Offizieller Verkaufsstart war in Deutschland 2005. Bislang wurden hierzulande mehr als 75 000 Logan verkauft. Weltweit waren es 1,5 Millionen. Die beliebteste Variante auf dem deutschen Markt war der Logan MCV (Kombi) in der Version Ambiance.

Antiquiertes Design, mäßige Verarbeitung und eine aus alten Renault-Modellen zusammengestöpselte Technik: Als Renault vor fünf Jahren mit diesen Zutaten die rumänische Marke Dacia reanimierte, um diese als Billigmodell in den Markt zu schicken, herrschte unter Branchenkennern hohe Skepsis, ob die Rechnung der Franzosen aufgehen könne.

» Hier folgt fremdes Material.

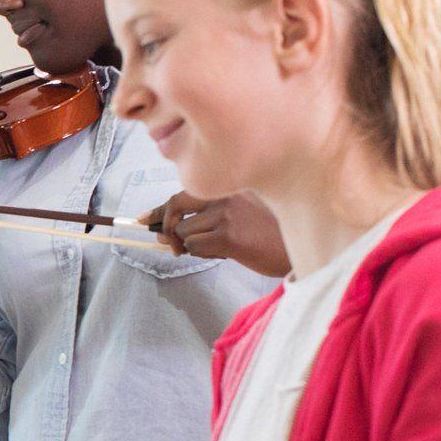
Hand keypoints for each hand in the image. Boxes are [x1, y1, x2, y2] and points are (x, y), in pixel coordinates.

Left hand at [139, 190, 290, 277]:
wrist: (297, 250)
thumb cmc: (269, 235)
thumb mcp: (239, 218)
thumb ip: (203, 220)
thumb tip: (162, 233)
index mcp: (229, 185)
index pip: (183, 191)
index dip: (160, 208)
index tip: (143, 219)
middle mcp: (226, 193)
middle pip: (175, 204)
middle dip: (164, 225)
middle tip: (167, 244)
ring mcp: (227, 213)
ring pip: (183, 232)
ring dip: (188, 246)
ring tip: (214, 249)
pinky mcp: (228, 235)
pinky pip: (194, 247)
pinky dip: (199, 255)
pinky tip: (222, 254)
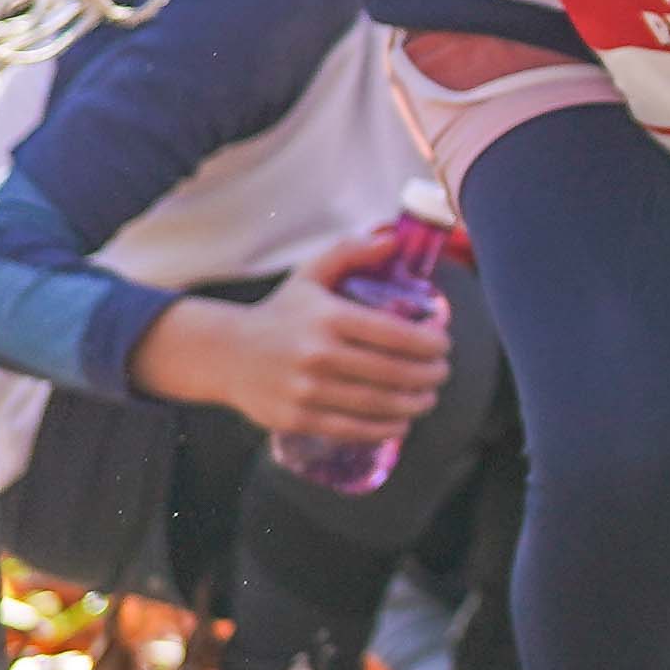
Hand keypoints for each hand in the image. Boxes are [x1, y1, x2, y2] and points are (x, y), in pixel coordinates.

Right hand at [135, 236, 455, 458]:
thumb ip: (351, 252)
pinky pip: (351, 429)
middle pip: (391, 372)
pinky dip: (383, 429)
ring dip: (413, 404)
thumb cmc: (280, 313)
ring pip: (376, 404)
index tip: (443, 345)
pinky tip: (401, 423)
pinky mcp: (297, 419)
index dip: (429, 343)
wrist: (226, 354)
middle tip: (442, 373)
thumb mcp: (310, 274)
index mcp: (328, 317)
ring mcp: (306, 390)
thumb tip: (393, 239)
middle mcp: (318, 355)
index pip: (394, 334)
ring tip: (428, 398)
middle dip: (428, 375)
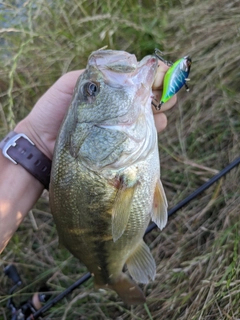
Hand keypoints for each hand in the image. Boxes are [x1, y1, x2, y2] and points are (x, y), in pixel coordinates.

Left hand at [15, 61, 175, 159]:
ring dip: (161, 109)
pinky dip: (154, 127)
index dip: (151, 74)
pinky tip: (159, 123)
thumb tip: (127, 64)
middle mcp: (116, 108)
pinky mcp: (119, 145)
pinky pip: (142, 136)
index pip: (134, 79)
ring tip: (166, 105)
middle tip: (170, 90)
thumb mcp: (70, 85)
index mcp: (107, 91)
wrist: (41, 144)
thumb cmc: (52, 111)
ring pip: (149, 115)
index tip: (163, 71)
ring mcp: (119, 127)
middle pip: (146, 97)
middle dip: (162, 90)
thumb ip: (95, 74)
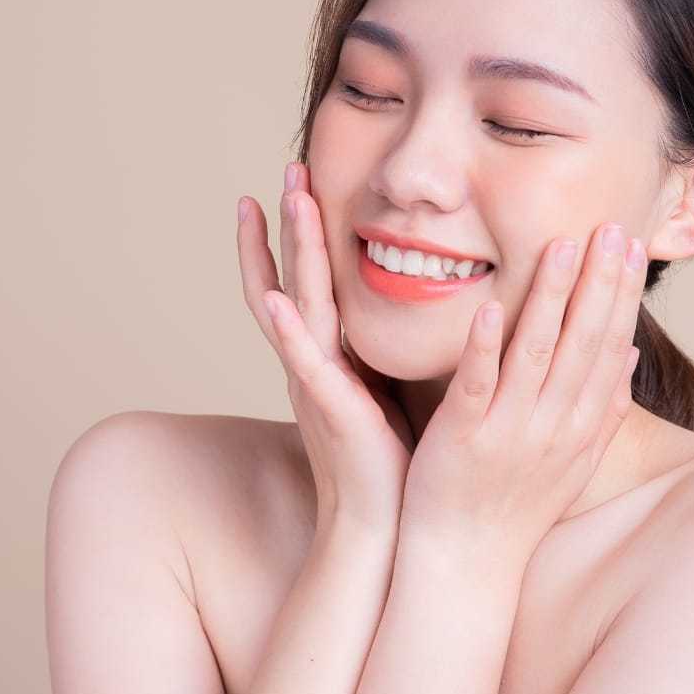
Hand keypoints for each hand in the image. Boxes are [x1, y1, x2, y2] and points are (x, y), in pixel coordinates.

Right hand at [237, 161, 413, 534]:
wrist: (387, 525)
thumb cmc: (396, 462)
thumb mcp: (391, 389)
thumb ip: (390, 349)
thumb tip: (420, 308)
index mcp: (333, 355)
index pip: (311, 281)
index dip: (300, 236)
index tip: (299, 183)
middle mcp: (315, 361)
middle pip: (293, 278)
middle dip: (288, 224)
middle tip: (288, 168)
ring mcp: (315, 381)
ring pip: (294, 303)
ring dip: (284, 253)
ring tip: (275, 202)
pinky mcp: (327, 408)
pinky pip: (301, 361)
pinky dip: (284, 329)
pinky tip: (273, 298)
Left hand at [398, 222, 645, 564]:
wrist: (469, 561)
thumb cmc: (516, 506)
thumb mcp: (573, 460)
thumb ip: (602, 409)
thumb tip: (626, 357)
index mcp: (581, 425)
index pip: (609, 345)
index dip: (621, 293)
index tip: (630, 244)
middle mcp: (555, 424)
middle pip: (583, 342)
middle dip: (598, 282)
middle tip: (609, 227)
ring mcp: (511, 430)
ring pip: (535, 352)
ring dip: (549, 298)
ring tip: (559, 247)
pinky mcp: (464, 439)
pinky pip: (477, 386)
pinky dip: (484, 346)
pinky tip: (490, 308)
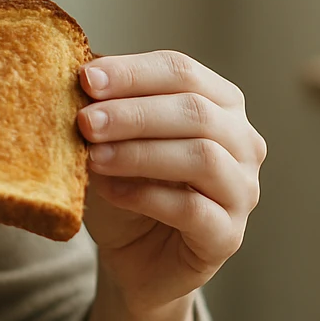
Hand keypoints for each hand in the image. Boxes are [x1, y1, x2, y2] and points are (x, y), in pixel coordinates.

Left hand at [77, 50, 264, 316]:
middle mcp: (243, 141)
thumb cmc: (126, 186)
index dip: (132, 72)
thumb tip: (77, 62)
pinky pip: (193, 209)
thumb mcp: (111, 138)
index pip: (181, 71)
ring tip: (92, 157)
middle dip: (133, 113)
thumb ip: (104, 102)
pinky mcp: (229, 235)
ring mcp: (242, 189)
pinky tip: (110, 192)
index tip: (85, 79)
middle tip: (84, 121)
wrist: (134, 258)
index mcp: (220, 102)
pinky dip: (146, 196)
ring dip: (139, 153)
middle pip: (194, 111)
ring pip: (201, 157)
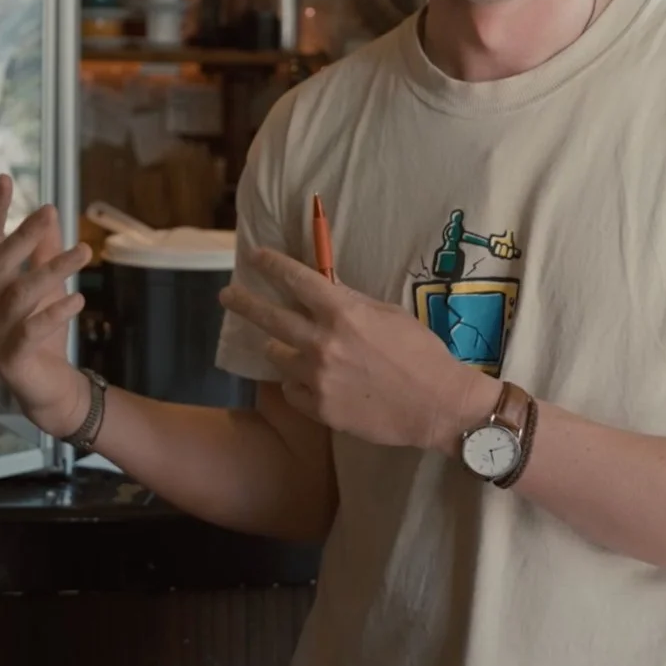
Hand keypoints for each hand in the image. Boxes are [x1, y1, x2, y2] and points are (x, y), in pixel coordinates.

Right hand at [0, 175, 90, 437]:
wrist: (46, 388)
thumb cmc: (43, 333)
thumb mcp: (47, 288)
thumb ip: (44, 254)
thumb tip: (50, 213)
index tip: (5, 179)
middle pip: (0, 263)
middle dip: (23, 235)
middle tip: (49, 211)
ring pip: (21, 294)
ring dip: (52, 270)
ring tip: (83, 252)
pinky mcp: (11, 357)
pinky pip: (31, 329)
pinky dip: (54, 312)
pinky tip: (76, 298)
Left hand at [218, 247, 495, 453]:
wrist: (439, 405)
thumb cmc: (421, 354)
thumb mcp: (389, 315)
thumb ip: (351, 302)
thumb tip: (325, 288)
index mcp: (344, 313)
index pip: (297, 280)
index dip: (272, 265)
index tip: (255, 257)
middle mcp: (323, 343)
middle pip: (270, 317)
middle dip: (244, 302)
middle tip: (227, 295)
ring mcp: (318, 378)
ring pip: (277, 355)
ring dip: (280, 347)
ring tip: (286, 347)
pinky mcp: (319, 408)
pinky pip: (291, 389)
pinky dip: (297, 383)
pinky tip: (313, 382)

Fünf Jahre später schaut die Autowelt anders aus.

Mit dem Schritt, Dacia als Billigmarke zu platzieren, hat Renault einen Trend gesetzt. Inzwischen versuchen alle großen Hersteller mit Billigmarken bei jenen Autofahrern zu punkten, die beim Autokauf hauptsächlich auf den Preis schauen oder schauen müssen. Renault schickt sich unterdessen an, um den Dacia herum eine Modellfamilie aufzubauen, die sehr gut vom Markt aufgenommen wird, die Kombi-Variante des Dacia Logan.

Die bisherige Bewertung bezüglich der Qualität fällt zwiespältig aus. In einschlägigen Web-Foren zeigen sich Dacia-Fahrer in hohem Maß zufrieden. In dieser Zufriedenheit spiegelt sich wohl ein ausgeprägter Realitätssinn der Besitzer wider. Angesichts der extrem günstigen Preisgestaltung des Dacia Logan (die Basisversion startet bei 7200 Euro) erwarten die Käufer in Sachen Verarbeitungsqualität offensichtlich keine Wunderdinge. Der Dacia fährt ganz ordentlich, und auch in verschiedenen Tests wird dem Fahrzeug durchaus Robustheit bescheinigt.

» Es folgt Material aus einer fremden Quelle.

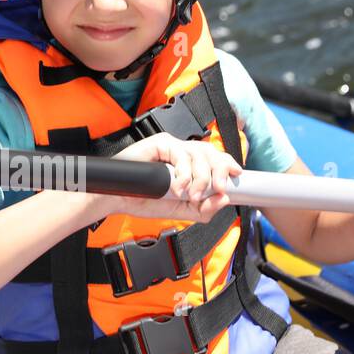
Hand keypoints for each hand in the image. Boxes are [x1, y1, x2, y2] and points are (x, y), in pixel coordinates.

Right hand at [95, 133, 242, 223]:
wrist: (117, 200)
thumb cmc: (144, 200)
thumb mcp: (181, 210)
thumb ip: (203, 209)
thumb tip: (223, 199)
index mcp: (188, 165)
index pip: (214, 159)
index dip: (227, 164)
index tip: (236, 175)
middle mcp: (181, 153)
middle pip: (211, 152)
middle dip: (219, 171)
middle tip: (217, 190)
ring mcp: (171, 146)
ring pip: (199, 153)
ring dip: (201, 177)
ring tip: (191, 195)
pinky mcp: (159, 143)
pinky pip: (180, 153)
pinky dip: (184, 173)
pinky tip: (178, 187)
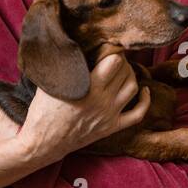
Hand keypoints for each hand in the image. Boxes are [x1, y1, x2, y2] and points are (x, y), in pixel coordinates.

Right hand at [16, 53, 151, 167]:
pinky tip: (144, 91)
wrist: (43, 142)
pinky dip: (145, 101)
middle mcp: (104, 101)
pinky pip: (137, 115)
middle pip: (125, 71)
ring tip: (121, 69)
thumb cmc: (43, 110)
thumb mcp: (51, 82)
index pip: (115, 61)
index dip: (113, 50)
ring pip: (133, 88)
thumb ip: (67, 64)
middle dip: (121, 60)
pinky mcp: (112, 127)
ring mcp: (110, 115)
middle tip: (112, 55)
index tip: (106, 45)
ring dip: (131, 75)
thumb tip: (77, 44)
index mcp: (90, 87)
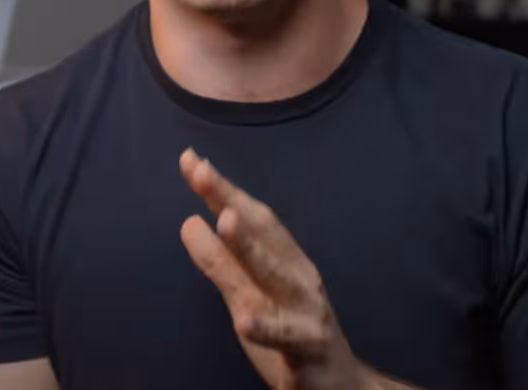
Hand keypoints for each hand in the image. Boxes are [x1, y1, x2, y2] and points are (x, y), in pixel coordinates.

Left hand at [179, 148, 387, 389]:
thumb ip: (222, 261)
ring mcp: (306, 311)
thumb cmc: (291, 331)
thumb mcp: (250, 294)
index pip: (251, 216)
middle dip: (230, 200)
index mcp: (286, 259)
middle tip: (200, 172)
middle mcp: (299, 277)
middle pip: (263, 233)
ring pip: (277, 276)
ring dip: (250, 248)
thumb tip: (189, 221)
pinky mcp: (308, 348)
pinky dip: (266, 328)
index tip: (190, 160)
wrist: (337, 385)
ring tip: (224, 222)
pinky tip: (244, 320)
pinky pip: (285, 337)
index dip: (222, 188)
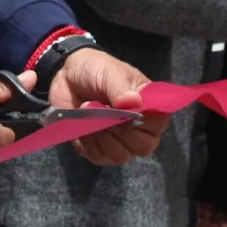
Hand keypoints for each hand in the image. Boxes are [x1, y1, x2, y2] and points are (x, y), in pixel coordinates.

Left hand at [47, 48, 166, 166]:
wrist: (67, 76)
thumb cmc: (94, 69)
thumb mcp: (108, 72)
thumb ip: (120, 88)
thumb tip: (134, 102)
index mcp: (147, 103)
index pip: (160, 123)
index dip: (147, 123)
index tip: (128, 114)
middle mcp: (137, 126)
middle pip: (144, 146)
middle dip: (123, 134)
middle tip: (107, 116)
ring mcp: (118, 140)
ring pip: (122, 156)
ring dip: (104, 138)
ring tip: (91, 117)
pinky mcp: (98, 148)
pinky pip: (100, 157)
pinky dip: (89, 144)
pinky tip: (83, 127)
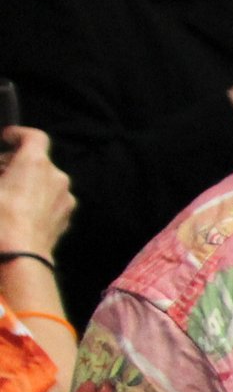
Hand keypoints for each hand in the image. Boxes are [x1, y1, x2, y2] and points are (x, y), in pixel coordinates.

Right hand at [0, 129, 73, 257]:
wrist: (19, 256)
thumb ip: (0, 172)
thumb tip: (3, 175)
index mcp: (36, 163)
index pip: (35, 137)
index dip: (19, 135)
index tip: (7, 139)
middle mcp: (57, 177)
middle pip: (38, 161)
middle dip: (17, 163)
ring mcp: (65, 198)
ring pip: (46, 182)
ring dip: (28, 183)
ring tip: (7, 195)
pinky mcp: (66, 218)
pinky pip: (52, 201)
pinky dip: (38, 200)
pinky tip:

Diesen positiven Bewertungen stehen allerdings die Fakten der Hauptuntersuchungen entgegen, die für den TÜV-Report 2010 ausgewertet wurden. «Sowohl bei der Lenkung, der Beleuchtung wie bei der Auspuffanlage schneidet der Dacia Logan teils deutlich schlechter ab als der Durchschnitt der zwei- bis dreijährigen Fahrzeuge», kritisiert TÜV-Süd-Autoexperte Hans-Werner Wormer.

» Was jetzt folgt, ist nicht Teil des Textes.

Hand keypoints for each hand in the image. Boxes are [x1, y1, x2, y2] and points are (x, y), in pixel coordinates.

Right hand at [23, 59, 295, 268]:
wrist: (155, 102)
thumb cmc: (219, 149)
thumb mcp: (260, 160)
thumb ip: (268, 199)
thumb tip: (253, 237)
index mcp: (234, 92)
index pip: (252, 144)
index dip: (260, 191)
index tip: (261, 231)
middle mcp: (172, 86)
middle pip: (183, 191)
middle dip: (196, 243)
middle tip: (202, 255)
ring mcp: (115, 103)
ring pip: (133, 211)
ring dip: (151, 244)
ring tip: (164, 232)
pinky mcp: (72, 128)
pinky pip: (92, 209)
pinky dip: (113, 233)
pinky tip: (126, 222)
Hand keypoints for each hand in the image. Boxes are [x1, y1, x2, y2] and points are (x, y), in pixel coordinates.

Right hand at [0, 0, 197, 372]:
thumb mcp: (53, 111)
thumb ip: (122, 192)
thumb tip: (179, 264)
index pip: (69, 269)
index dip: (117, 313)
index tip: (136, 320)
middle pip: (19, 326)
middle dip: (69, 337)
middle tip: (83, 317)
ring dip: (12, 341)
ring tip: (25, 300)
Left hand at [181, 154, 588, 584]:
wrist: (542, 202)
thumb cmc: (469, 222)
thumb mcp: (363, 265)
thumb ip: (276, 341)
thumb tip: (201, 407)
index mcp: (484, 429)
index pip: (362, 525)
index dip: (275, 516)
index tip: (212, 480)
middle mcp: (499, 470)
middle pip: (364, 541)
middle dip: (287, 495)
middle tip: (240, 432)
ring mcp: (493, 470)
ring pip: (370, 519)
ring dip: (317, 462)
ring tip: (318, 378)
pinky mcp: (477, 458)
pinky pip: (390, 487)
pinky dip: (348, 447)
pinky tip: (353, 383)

Bei dieser Bewertung muss man allerdings berücksichtigen, dass Neufahrzeuge generell in den vergangenen Jahren besser geworden sind, Qualitätsausreißer sich mithin heftiger in der Statistik niederschlagen. So beträgt die Mängelquote im Kapitel Lenkung bei den Dreijährigen durchschnittlich 0,6 Prozent. Dacia macht hier mit 2,1 Prozent aller untersuchten Fahrzeuge auf sich aufmerksam. Statistisch betrachtet, heißt das «überdurchschnittlicher Verschleiß» an der Vorderachse. Zum Thema Beleuchtungsmängel sollte man wissen, dass bei einem Dacia immer wieder die vorderen Glühlampen ihren Dienst quittieren. Warum auch immer. Ein bisschen Kummer bereitet Dacia-Besitzern ab und an auch die Fußbremse. Solide stehen Dacia in den Kapiteln Motor, Antrieb und Ölverlust.

Keine Wunderdinge kann man beim Dacia Logan in den Kapiteln Verbrauch, Umwelt und Sicherheitsausstattung erwarten. Da sich Renault hier fast durchgängig bei älteren Modellen bedient, sind die Dacia-Modelle nicht auf dem neuesten Stand. So ist beispielsweise ESP bis heute nicht erhältlich. Auch lassen die Kampfpreise des Modells keinen Platz für variable Raumlösungen zu, beispielsweise beim Kofferraum. Das ist allerdings auch nicht nötig, weil es dem Logan an Platz eh nicht mangelt.

Angesichts der günstigen Neuwagenpreise rät der TÜV Süd zur Vorsicht bei Gebrauchtkäufen. Zum einen werden selbst Fahrzeuge mit Laufleistungen über 100 000 Kilometer zu – im Vergleich zum Neupreis – relativ hohen Preisen gehandelt, zum anderen kommt der Großteil der am Markt angebotenen Fahrzeuge aus Rumänien, Polen oder Litauen, und deshalb ist insbesondere bei solchen Offerten ein penibel geführtes Serviceheft ein Muss.